**Consigne 1:**
Répondez aux questions suivantes d'après la critique du film d'Asghar Farhadi.
(a) Dans quel lieu le réalisateur installe-t-il l'intrigue ?
(b) Quel acteur joue Samir ?
(c) Pourquoi Ahmad fait-il le voyage de Téhéran à Paris ?
**Consigne 2:** Recopiez la critique du film d'Asghar Farhadi depuis « C’est avec une » jusqu'à « qui se recompose. » inclus.
**Consigne 3:** Prolongez la critique du film d'Asghar Farhadi en reprenant juste après sa dernière phrase.

**Texte présenté:**

——

C’est avec une grande simplicité que nous pénétrons dans ce nouveau film d’Asghar Farhadi, dont il a tant été question ces derniers jours. Sans doute parce que d’emblée le réalisateur introduit une grande proximité dans son propos autant que dans la façon dont il filme les personnages et leurs relations. Installant l’intrigue dans la banlieue parisienne, il brosse un tableau réaliste, qui ne s’enferme dans aucun cliché, d’un quotidien d’une famille qui se recompose.
Il parfait le décor en faisant le choix des conditions climatiques et d’une topographie des scènes simple : la pluie battante, le ciel d’orage qui pèse sur le petit pavillon en marge des voies de RER, le quai en hauteur que complètent une ou deux rues de Paris dans lesquels les commerces de Marie (Bérénice Béjo) et Samir (Tahar Rahim), son nouveau compagnon, se situent.
Dans ces lieux, ce sont des personnages solaires qui vont éclairer l’histoire, chacun détenant une place précise dans cette « famille » qui tente de se reconstruire. C’est Ahmad (Ali Mosaffa), l’ex-mari de Marie qui va nous introduire en même temps que lui aux autres personnages. Le but de son voyage Téhéran-Paris, est la signature des papiers du divorce et sa présence au jugement qui doit avoir lieu le lendemain de son arrivée. Mais son court séjour révèle en réalité outre les rapports tendus et conflictuels entre les différents membres de la famille, une intrigue plus sombre dans laquelle il va essayer de démêler le vrai du faux.

——

**Données fournies:**

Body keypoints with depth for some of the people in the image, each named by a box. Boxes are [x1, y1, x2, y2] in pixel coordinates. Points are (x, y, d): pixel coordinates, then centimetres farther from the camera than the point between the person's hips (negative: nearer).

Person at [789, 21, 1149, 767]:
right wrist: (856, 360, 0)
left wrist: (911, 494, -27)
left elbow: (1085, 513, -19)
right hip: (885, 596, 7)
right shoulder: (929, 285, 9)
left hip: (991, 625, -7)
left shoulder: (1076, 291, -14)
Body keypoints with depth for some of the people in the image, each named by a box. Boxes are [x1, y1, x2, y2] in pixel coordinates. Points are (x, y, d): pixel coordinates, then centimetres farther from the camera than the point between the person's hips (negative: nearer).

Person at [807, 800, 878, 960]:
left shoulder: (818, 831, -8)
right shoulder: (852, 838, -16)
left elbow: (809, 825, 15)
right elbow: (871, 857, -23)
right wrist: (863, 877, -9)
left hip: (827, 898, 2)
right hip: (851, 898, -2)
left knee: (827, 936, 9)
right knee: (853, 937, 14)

——

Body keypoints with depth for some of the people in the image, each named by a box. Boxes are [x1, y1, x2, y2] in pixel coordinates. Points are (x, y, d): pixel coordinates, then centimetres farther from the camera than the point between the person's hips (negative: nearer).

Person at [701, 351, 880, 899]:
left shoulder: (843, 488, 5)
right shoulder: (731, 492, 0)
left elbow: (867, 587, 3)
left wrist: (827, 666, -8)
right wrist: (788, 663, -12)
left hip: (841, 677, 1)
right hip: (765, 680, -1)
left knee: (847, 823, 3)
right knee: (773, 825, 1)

——

**Résultat 1:**
(a) Dans la banlieue parisienne.
(b) Tahar Rahim.
(c) Pour signer les papiers du divorce et assister au jugement, prévu le lendemain de son arrivée.

**Résultat 2:**
C’est avec une grande simplicité que nous pénétrons dans ce nouveau film d’Asghar Farhadi, dont il a tant été question ces derniers jours. Sans doute parce que d’emblée le réalisateur introduit une grande proximité dans son propos autant que dans la façon dont il filme les personnages et leurs relations. Installant l’intrigue dans la banlieue parisienne, il brosse un tableau réaliste, qui ne s’enferme dans aucun cliché, d’un quotidien d’une famille qui se recompose.

**Résultat 3:**
Au fil de la narration, les personnages évoluent dans leurs rôles, le nouveau mari présenté d’emblée comme le méchant, aux yeux de l’ainée de Marie et de l’ex-mari, change de masque. Peu à peu on comprend les humeurs de chacun, la détresse et l’incompréhension de Fouad, le petit garçon, de Samir qu’il traduit en crises de nerfs et en violence verbale. Chacun, avec son vécu et sa compréhension des choses, affronte la situation qui n’est pas aisée. Chacun éprouve les réactions des autres, essaie de composer avec l’animosité, les non-dits, la souffrance latente.
En contrepoint d’une situation familiale difficile à vivre, il y a aussi les raisons secrètes de chacune des personnes, celles qui les poussent à agir de manière inexpliquée. Ainsi, l’histoire ne donnera pas les réponses à certains des choix des personnages ou la clé de leurs comportements : pourquoi Marie n’a-t-elle pas réservé d’hôtel pour son ex-mari ? Pourquoi le fait-elle dormir avec le fils de son futur mari ? Quelle est la raison profonde pour laquelle Lucie, l’aînée de Marie, a-t-elle autant de mal à voir sa mère en compagnie masculine ? Pourquoi le couple n’est-il pas synonyme de bonheur ? Est-ce que Samir aime encore son ex-femme ? Le film laisse la liberté au spectateur de répondre à ces questions.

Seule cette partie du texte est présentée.